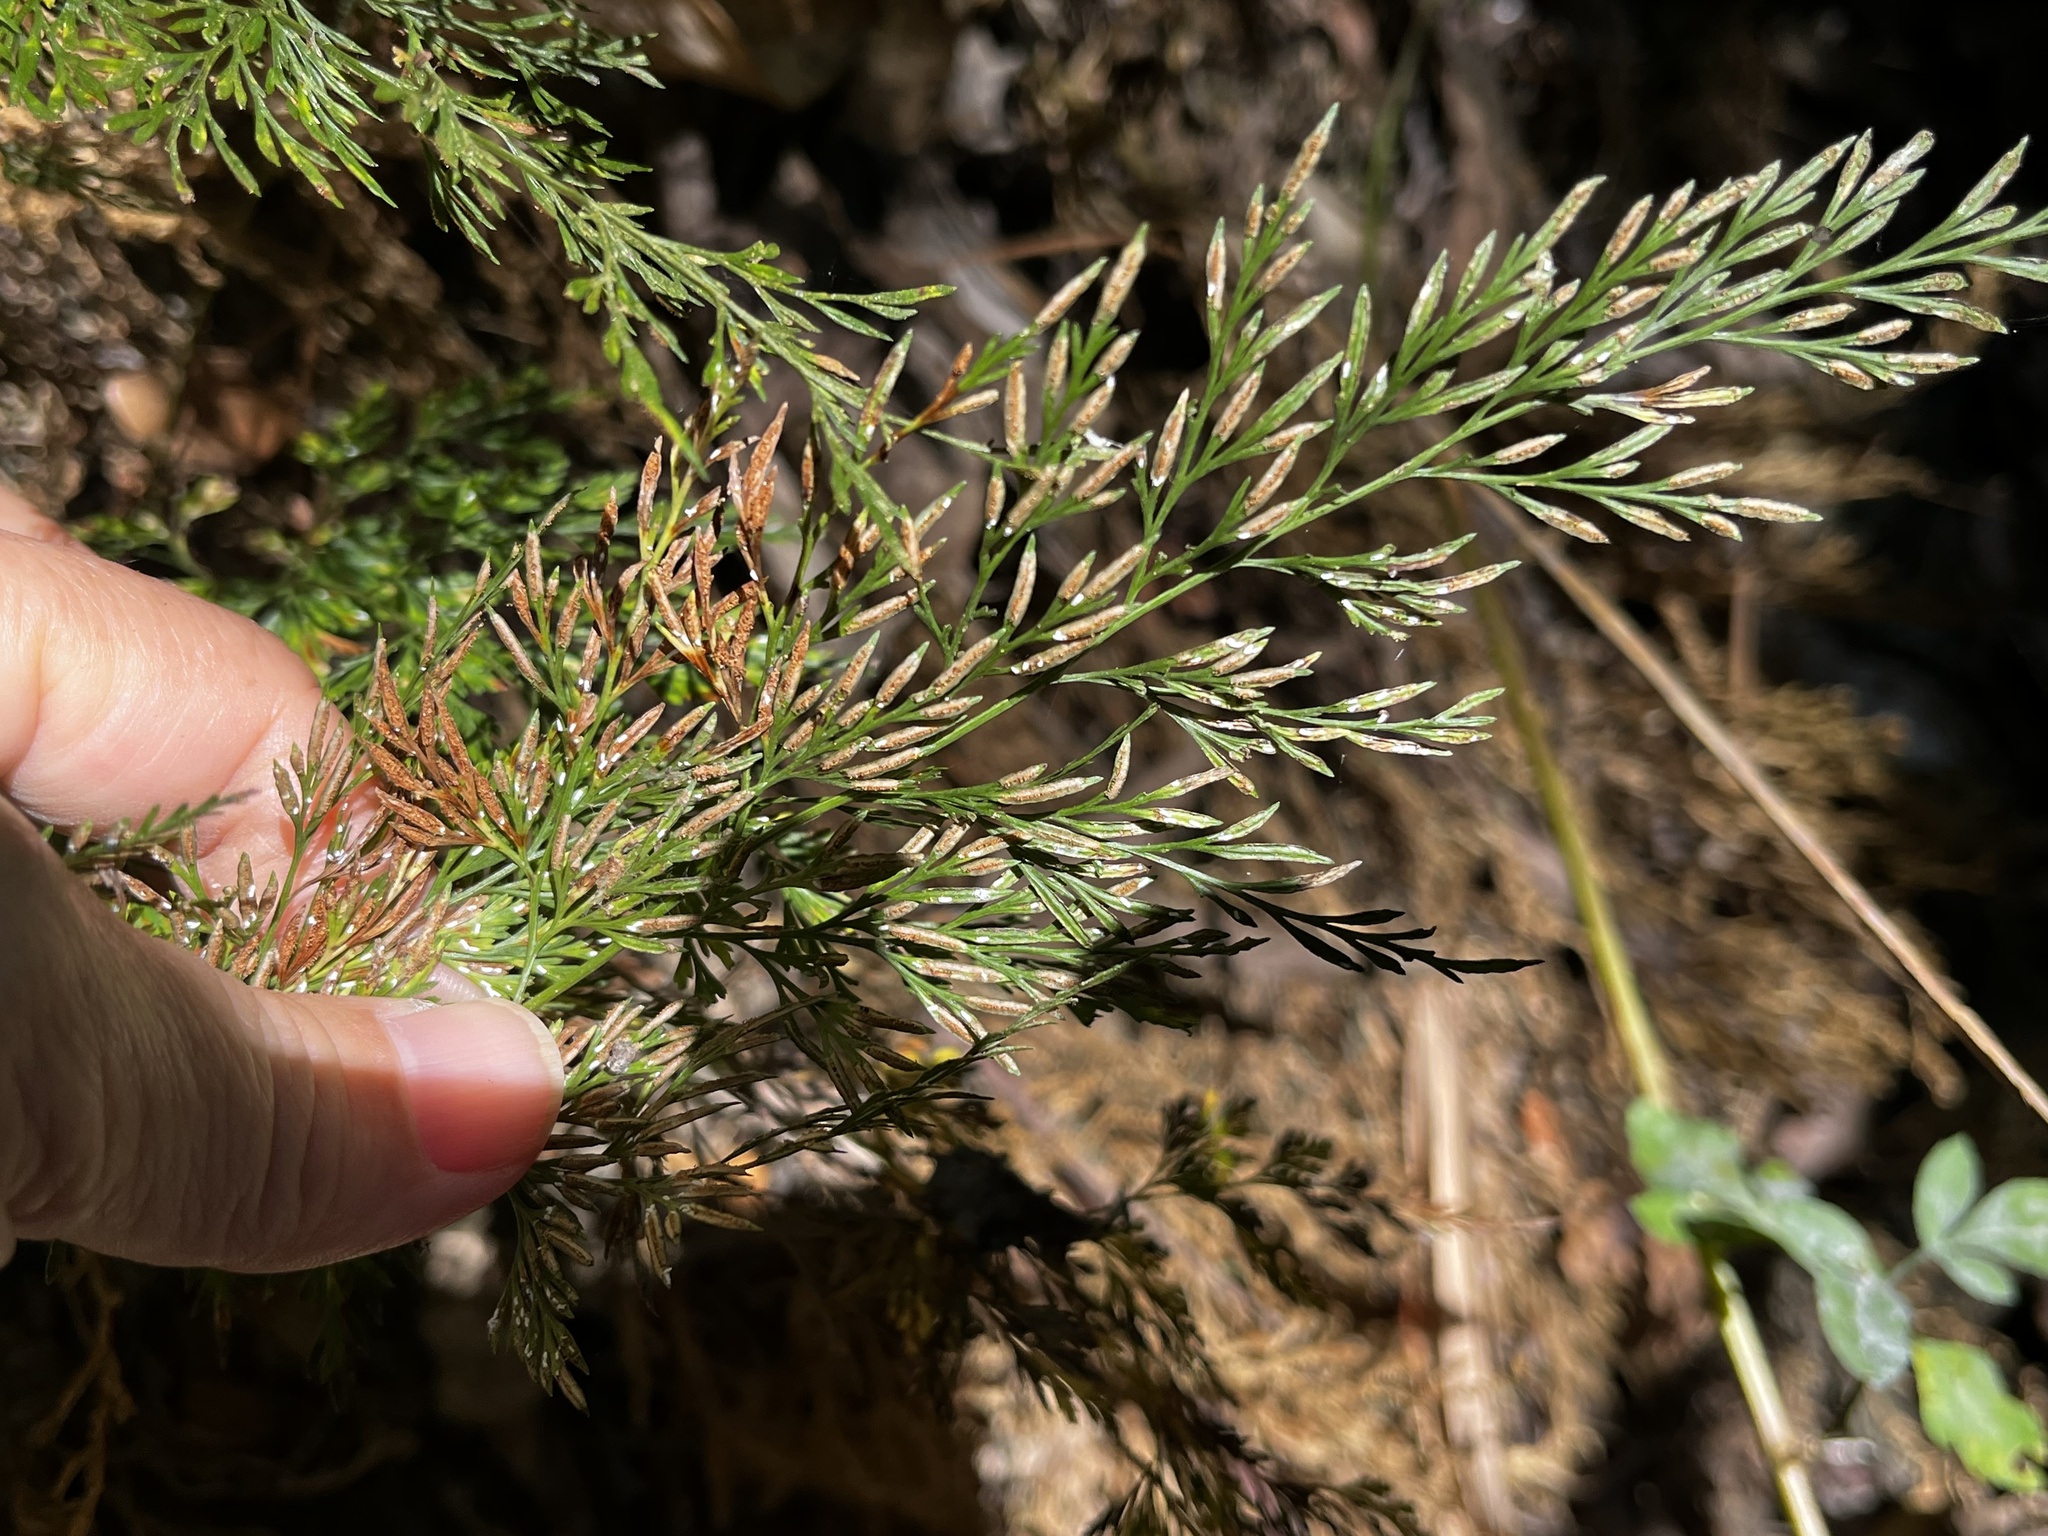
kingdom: Plantae
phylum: Tracheophyta
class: Polypodiopsida
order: Polypodiales
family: Pteridaceae
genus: Onychium
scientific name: Onychium japonicum
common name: Carrot fern
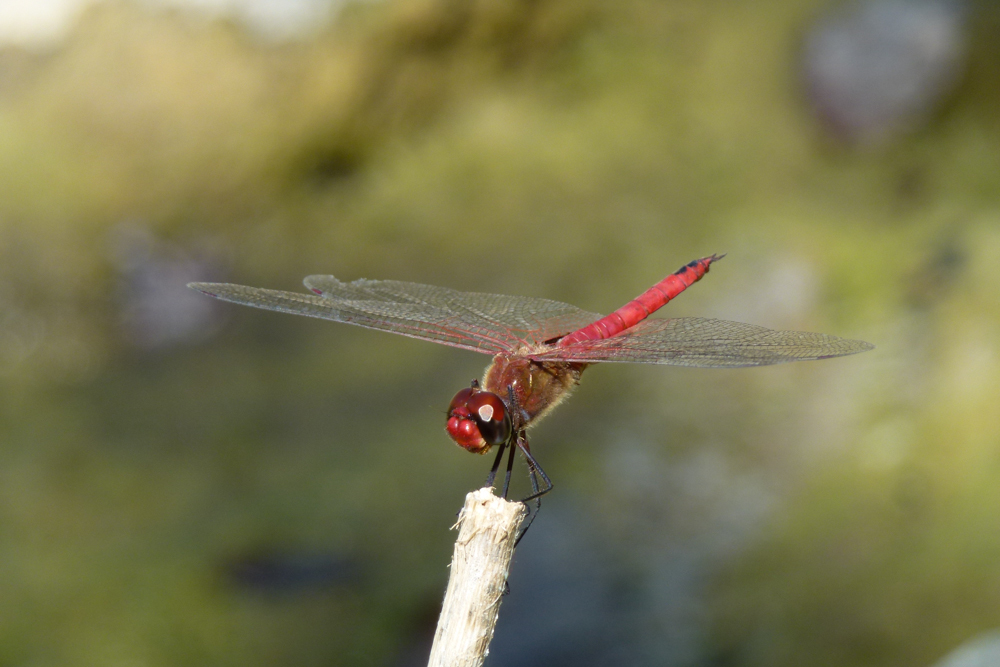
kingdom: Animalia
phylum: Arthropoda
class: Insecta
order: Odonata
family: Libellulidae
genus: Tramea
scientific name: Tramea abdominalis
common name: Vermilion saddlebags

________________________

| PROBLEM DESCRIPTION |
Convert the lines above into a Markdown table with two columns, "Number" and "Line", numbering each row and skipping any blank lines. Leave the pictures out.

| SOLUTION |
| Number | Line |
|---|---|
| 1 | kingdom: Plantae |
| 2 | phylum: Tracheophyta |
| 3 | class: Polypodiopsida |
| 4 | order: Polypodiales |
| 5 | family: Pteridaceae |
| 6 | genus: Onychium |
| 7 | scientific name: Onychium japonicum |
| 8 | common name: Carrot fern |
| 9 | kingdom: Animalia |
| 10 | phylum: Arthropoda |
| 11 | class: Insecta |
| 12 | order: Odonata |
| 13 | family: Libellulidae |
| 14 | genus: Tramea |
| 15 | scientific name: Tramea abdominalis |
| 16 | common name: Vermilion saddlebags |